The Company presents loss per share utilizing a dual presentation of basic and diluted loss per share. Basic loss per share includes no dilution and has been calculated based upon the weighted average number of common shares outstanding during the period. Dilutive common stock equivalents consist of shares issuable upon the exercise of the Company’s stock options and warrants.

 

For the fiscal years ended September 30, 2018 and 2017, common stock equivalent shares are excluded from the computation of the diluted loss per share as their effect would be anti-dilutive.

 

Securities that could potentially dilute basic net income per share in the future that were not included in the computation of diluted net loss per share because to do so would have been antidilutive for the fiscal years ended September 30, 2018 and 2017 are as follows:

 

    2018     2017  
Warrants     12,208,527       9,540,455  
Options     6,183,214       5,333,227  
      18,391,741       14,873,682  

 

Stock-Based Compensation

 

The Company accounts for stock-based compensation for employees and directors in accordance with ASC 718, Compensation (“ASC 718”). ASC 718 requires all share-based payments to employees, including grants of employee stock options, to be recognized in the statement of operations based on their fair values. Under the provisions of ASC 718, stock-based compensation costs are measured at the grant date, based on the fair value of the award, and are recognized as expense over the employee’s requisite service period (generally the vesting period of the equity grant). The fair value of the Company’s common stock options is estimated using the Black Scholes option-pricing model with the following assumptions: expected volatility, dividend rate, risk free interest rate and the expected life. The Company expenses stock-based compensation by using the straight-line method. In accordance with ASC 718, excess tax benefits realized from the exercise of stock-based awards are classified in cash flows from operating activities. All excess tax benefits and tax deficiencies (including tax benefits of dividends on share-based payments awards) are recognized as income tax expense or benefit in the consolidated statement of operations. The Company estimates the number of awards expected to be forfeited and adjusts the estimate when it is no longer probable that the employee will fulfill the service conditions.

> Material
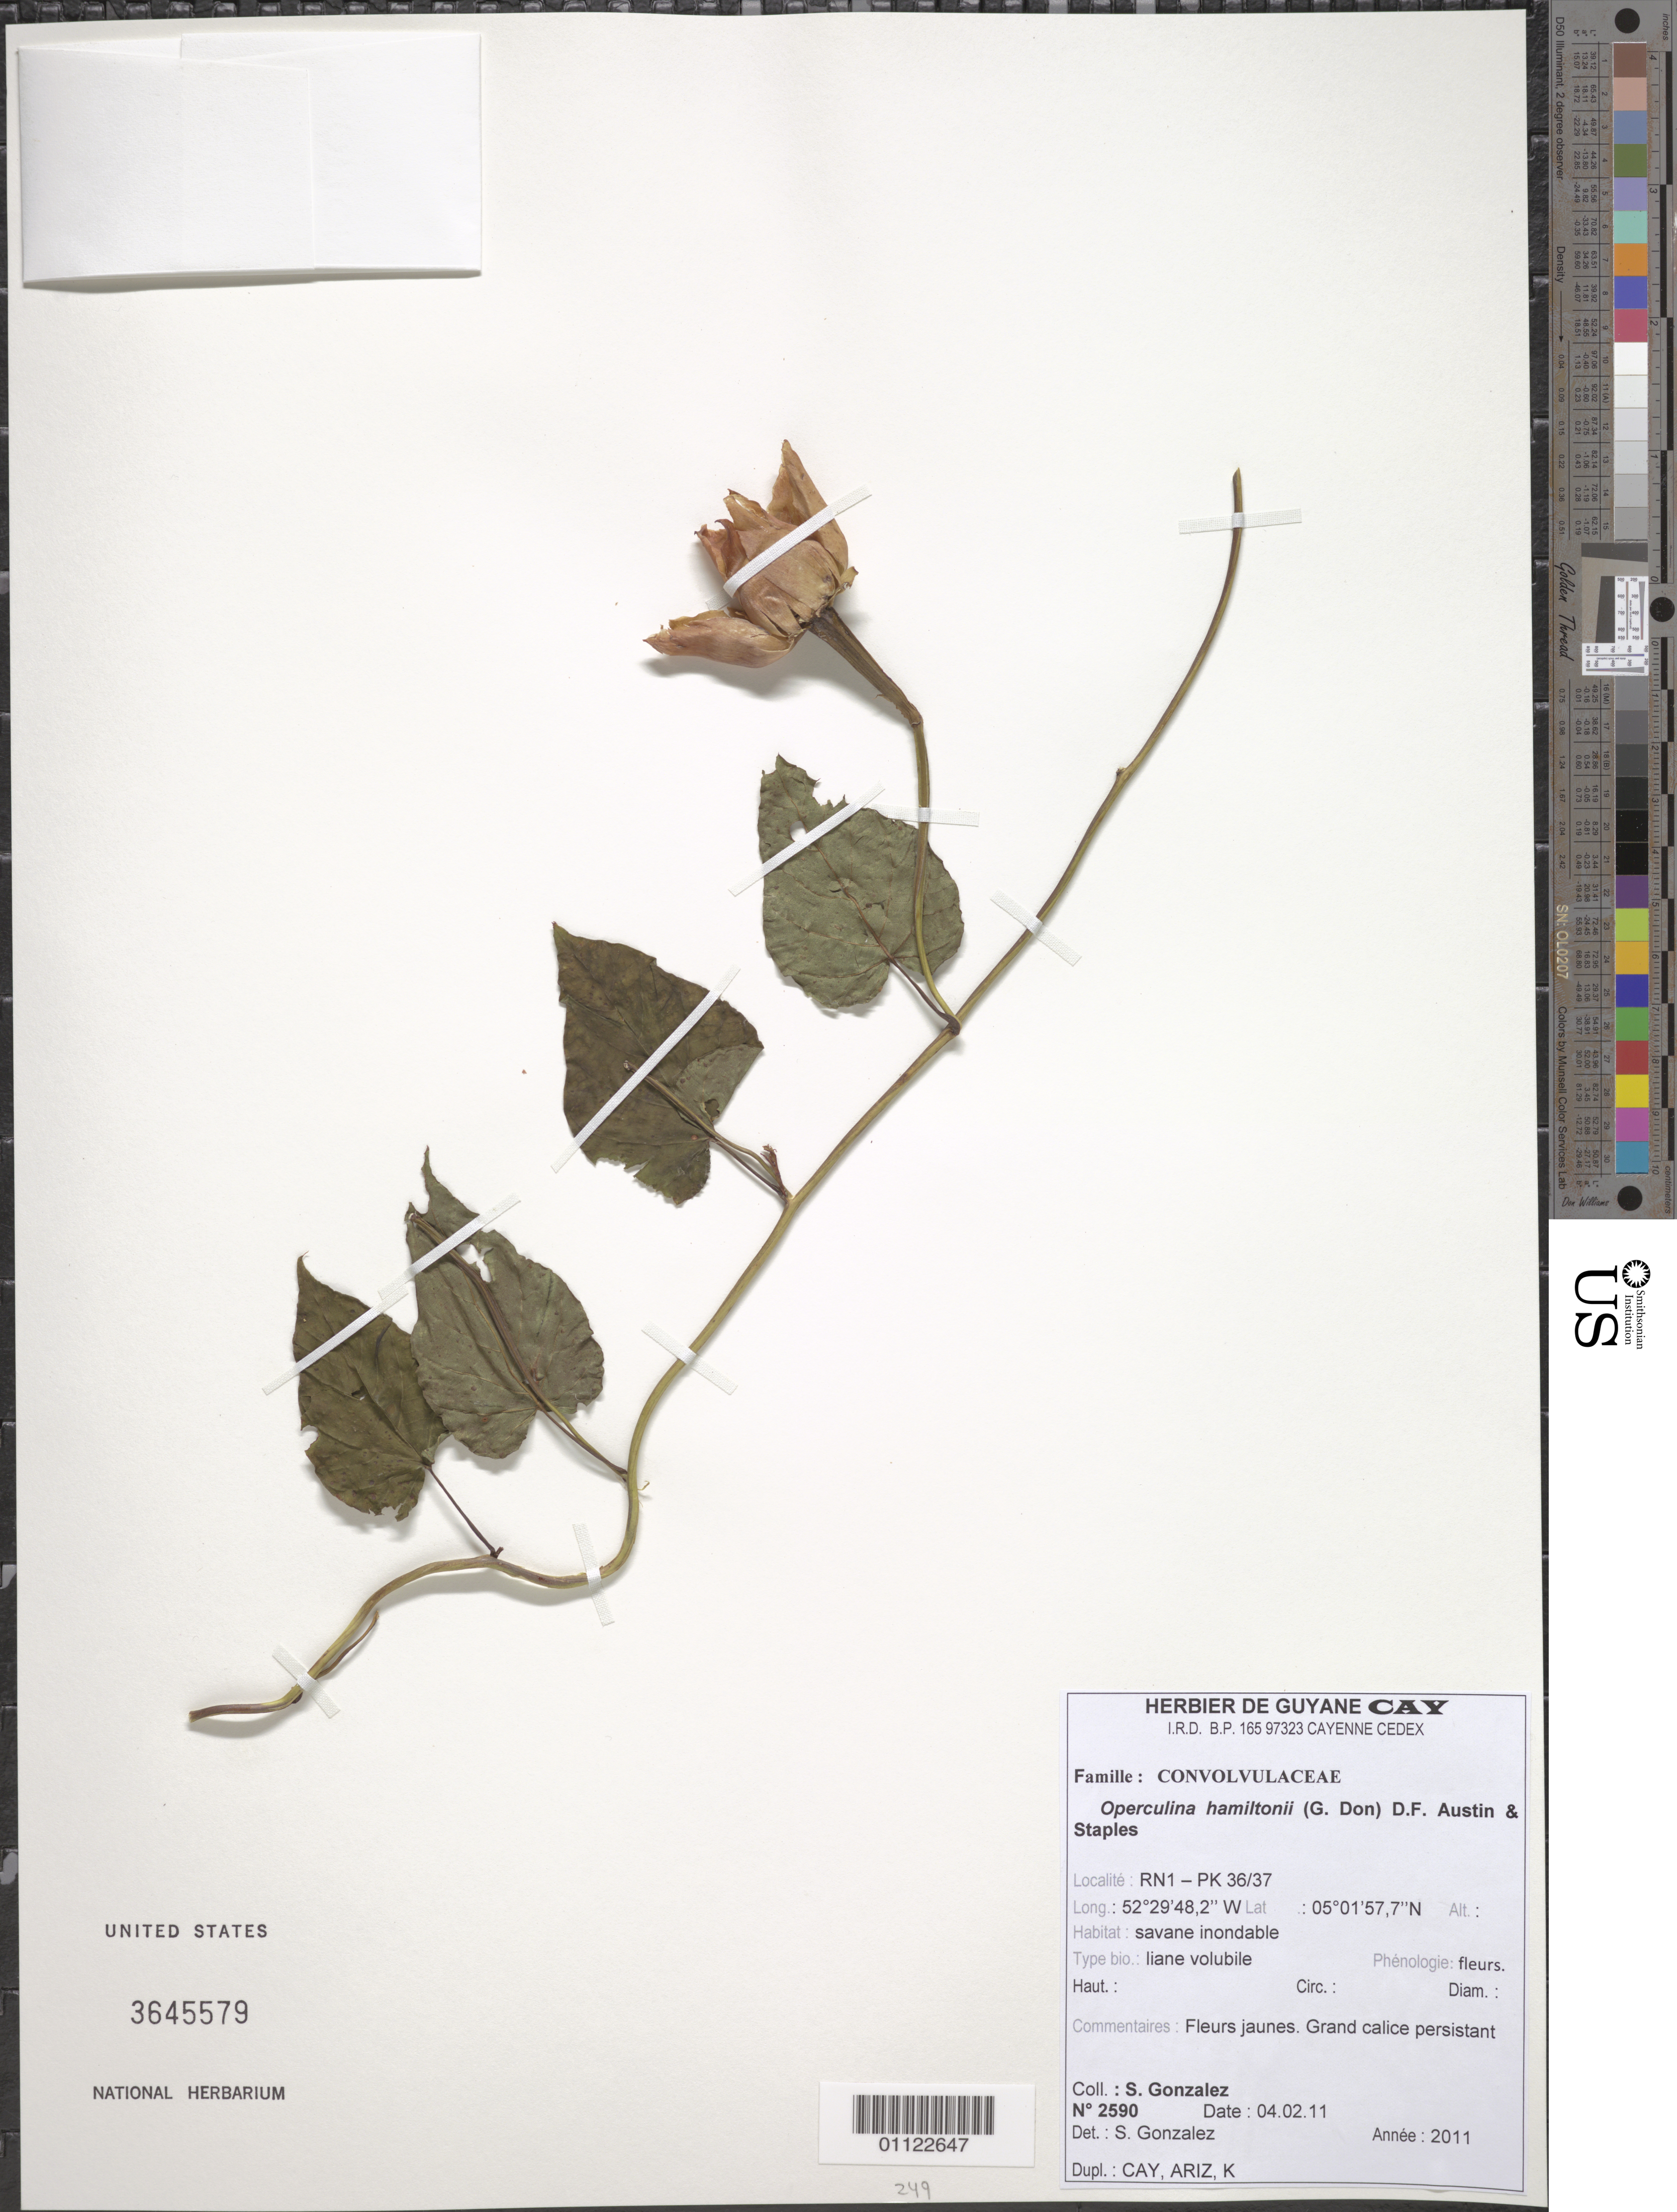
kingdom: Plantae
---
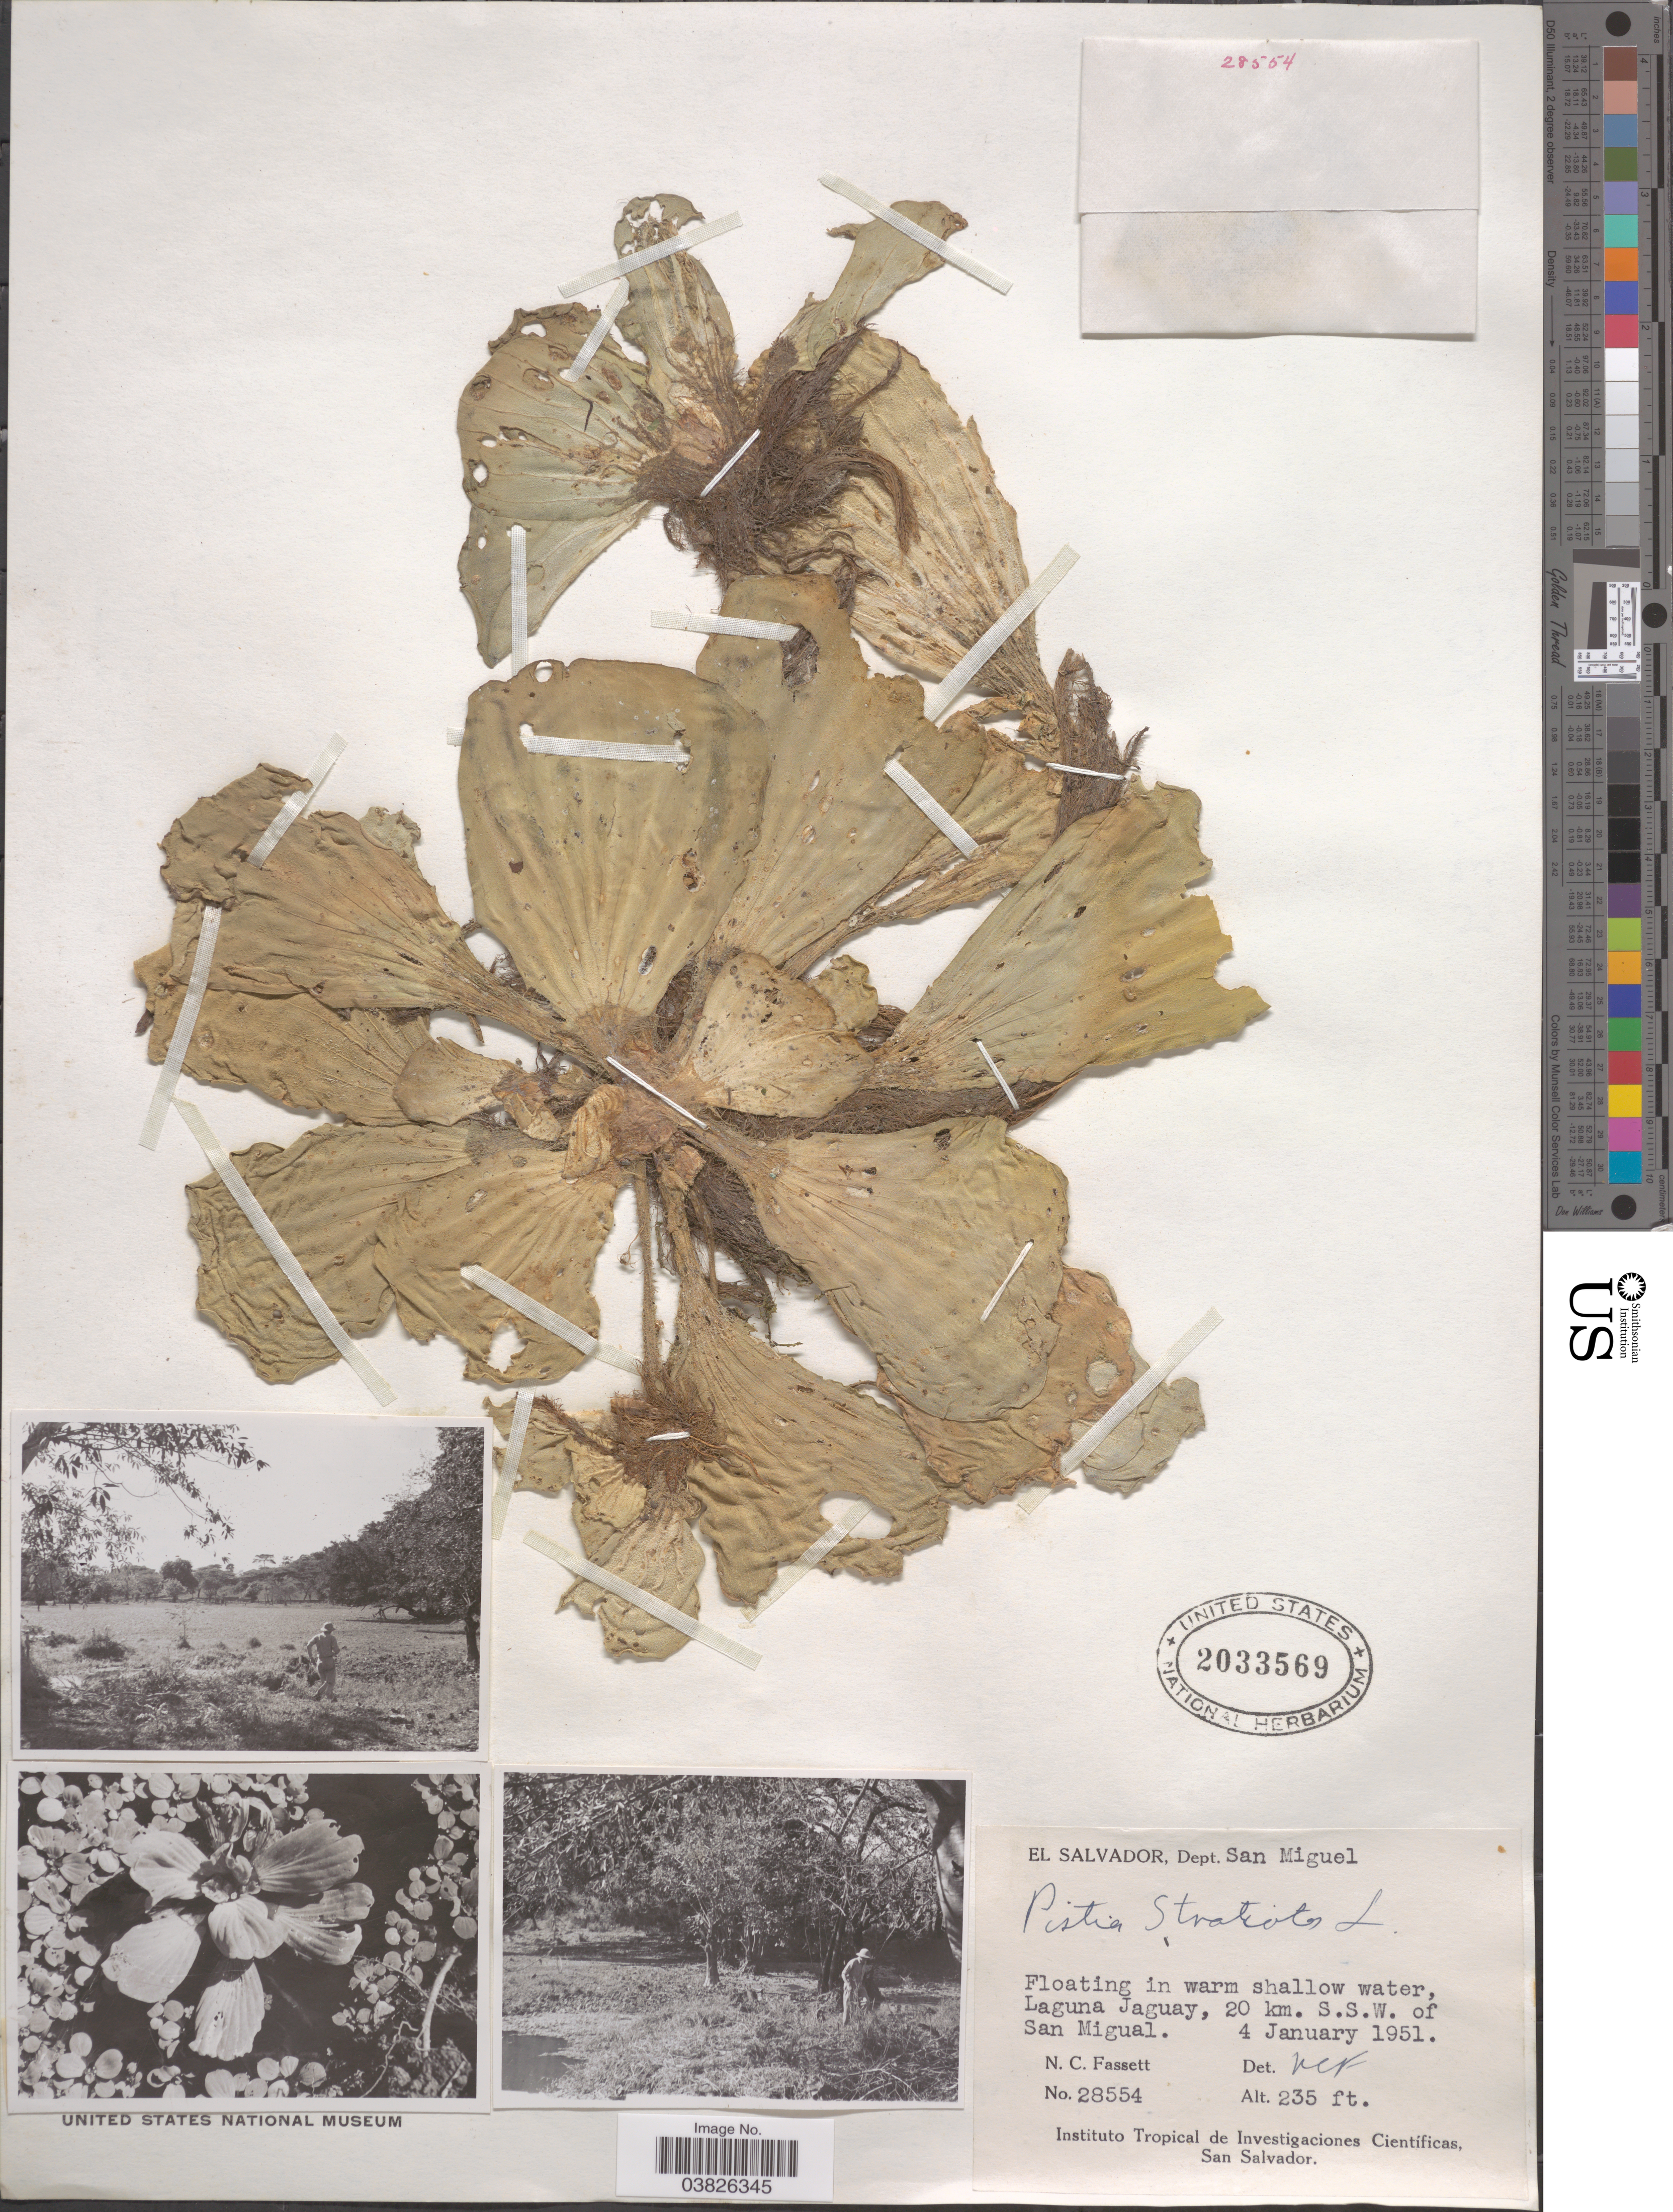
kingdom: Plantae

> What you will do
a) In the accounting note, swap "excluded" for "omitted" and write out the stretch from "For the fiscal years ended September 30, 2018 and 2017, common" through "would be anti-dilutive." with that change.
b) According to the accounting note, what model does the Company use to estimate the fair value of its common stock options?
The data has no connection to the accounting note.

> Solution list
a)
For the fiscal years ended September 30, 2018 and 2017, common stock equivalent shares are omitted from the computation of the diluted loss per share as their effect would be anti-dilutive.

b) The Black Scholes option-pricing model.